● Excerpted text

Seanad debates

Tuesday, 19 July 2011

Finance (No. 3) Bill: Committee and Remaining Stages

 

4:00 pm

Photo of Katherine ZapponeKatherine Zappone (Independent)

I move recommendation No. 3:

In page 16, between lines 22 and 23, to insert the following:

"a reference to a child of a person includes a child in respect of whom the person was at any time before the making of the maintenance arrangement concerned entitled to relief under section 465(1).".

That is a great idea. There are a lot of words and I have received support and advice in putting the recommendations to the Minister. Effectively, the intention behind all three recommendations is to include reference to the children of civil partners with respect to maintenance arrangements for taxation purposes. That is as simply as I can put it. There is no reference to children in the Bill when maintenance arrangements are being defined for taxation purposes.

Recommendation No. 3 is a technical provision which attempts to mirror an equivalent provision for married couples. It provides for certain dependent children to be taken into account where a tax credit is claimed in that regard under section 465 but where they may not be the person's child. For example, they may be acting as a guardian of the child. Effectively, if they were entitled to tax relief for the child prior to the maintenance arrangements for the child then they are still entitled to the relief after maintenance arrangements. That is what the amendment seeks to do.

Recommendations Nos. 4 and 5 again seek to include express reference to payments made in respect of children within the context of maintenance arrangements, and that these give rise to legally enforceable obligations. In recommendation No. 4 specifically the words we propose include reference to payments made to children. The intention of the recommendation is simply to mirror equivalence between how maintenance payments for children of married couples and children of civil partners are treated for taxation purposes. The intention is to mirror the language in the tax code.

On Committee Stage I noted that the Civil Partnership Act does not place an obligation on civil partners to maintain the child or children of their civil partner in the case of a breakdown. Theoretically, that means that a civil partnership may be dissolved in circumstances where a child of either party may be financially disadvantaged as a result. The absence of recognition of rights and responsibilities for children of civil partners was noted as a prime lacuna of the Civil Partnership Act by Senator Bacik in her comments on Committee Stage and also the historical debates on the Civil Partnership Bill itself. I just bring that to the fore again. However, after the breakdown of a civil partnership happens and if there are maintenance arrangements for children that become part of a voluntary commitment on separation or could become part of a legally binding agreement made in court then should that not be enforceable within taxation law? The recommendation seeks to provide for the same taxation treatment for maintenance arrangements for children of civil partners as applies to children of married couples.

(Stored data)
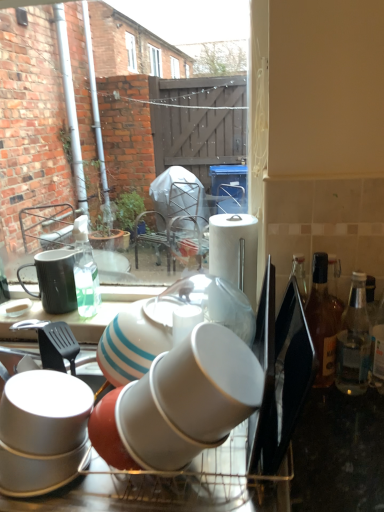
Identify the location of vacant space in front of translucent glass bottle at right, placed as the first bottle when sorted from left to right. This screenshot has height=512, width=384. (334, 430).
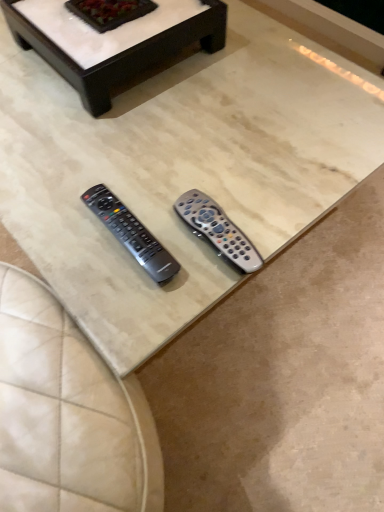
Identify the location of free area in between silver metallic remote at center, which is counted as the first remote control, starting from the left, and translucent gray remote at center, positioned as the 2th remote control in left-to-right order. (169, 225).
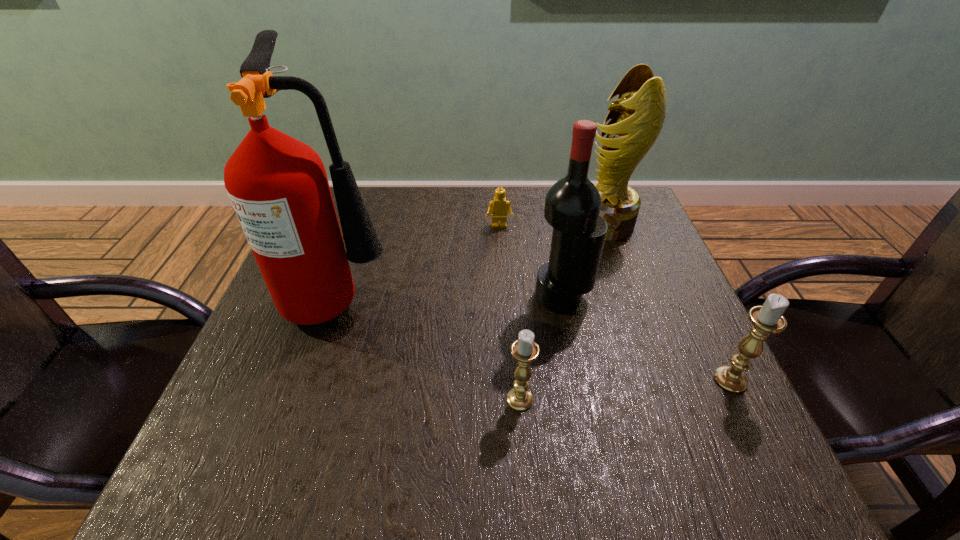
Where is `free space between the third object from right to left and the taller candle holder`? The height and width of the screenshot is (540, 960). free space between the third object from right to left and the taller candle holder is located at coordinates (646, 339).

In order to click on free space between the shorter candle holder and the shortest object in this screenshot , I will do `click(510, 313)`.

Where is `unoccupied area between the tallest object and the Lego`? unoccupied area between the tallest object and the Lego is located at coordinates 420,261.

Locate an element on the screen. free spot between the Lego and the taller candle holder is located at coordinates (614, 303).

This screenshot has height=540, width=960. In order to click on empty space that is in between the fifth object from left to right and the tallest object in this screenshot , I will do click(x=472, y=260).

You are a GUI agent. You are given a task and a screenshot of the screen. Output one action in this format:
    pyautogui.click(x=<x>, y=<y>)
    Task: Click on the vacant space in between the right candle holder and the Lego
    
    Given the screenshot: What is the action you would take?
    pyautogui.click(x=614, y=303)

This screenshot has width=960, height=540. I want to click on free spot between the fifth tallest object and the leftmost object, so click(430, 348).

Image resolution: width=960 pixels, height=540 pixels. I want to click on free point between the leftmost object and the Lego, so click(420, 261).

You are a GUI agent. You are given a task and a screenshot of the screen. Output one action in this format:
    pyautogui.click(x=<x>, y=<y>)
    Task: Click on the free space that is in between the tallest object and the Lego
    The height and width of the screenshot is (540, 960).
    Given the screenshot: What is the action you would take?
    pyautogui.click(x=420, y=261)

What are the coordinates of `the closest object to the leftmost object` in the screenshot? It's located at (498, 207).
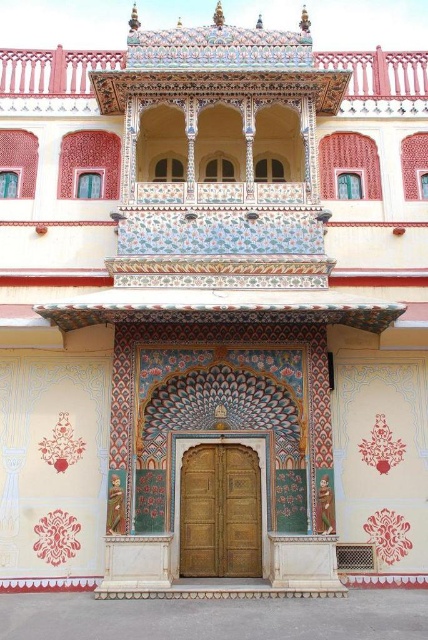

● Problem requirements
From the Seanad debate on the Finance (No. 3) Bill, extract the passage that begins with the words "Seanad debates" and ends after the words "ZapponeKatherine Zappone (Independent)".

● Exercise result
Seanad debates

Tuesday, 19 July 2011

Finance (No. 3) Bill: Committee and Remaining Stages

 

4:00 pm

Photo of Katherine ZapponeKatherine Zappone (Independent)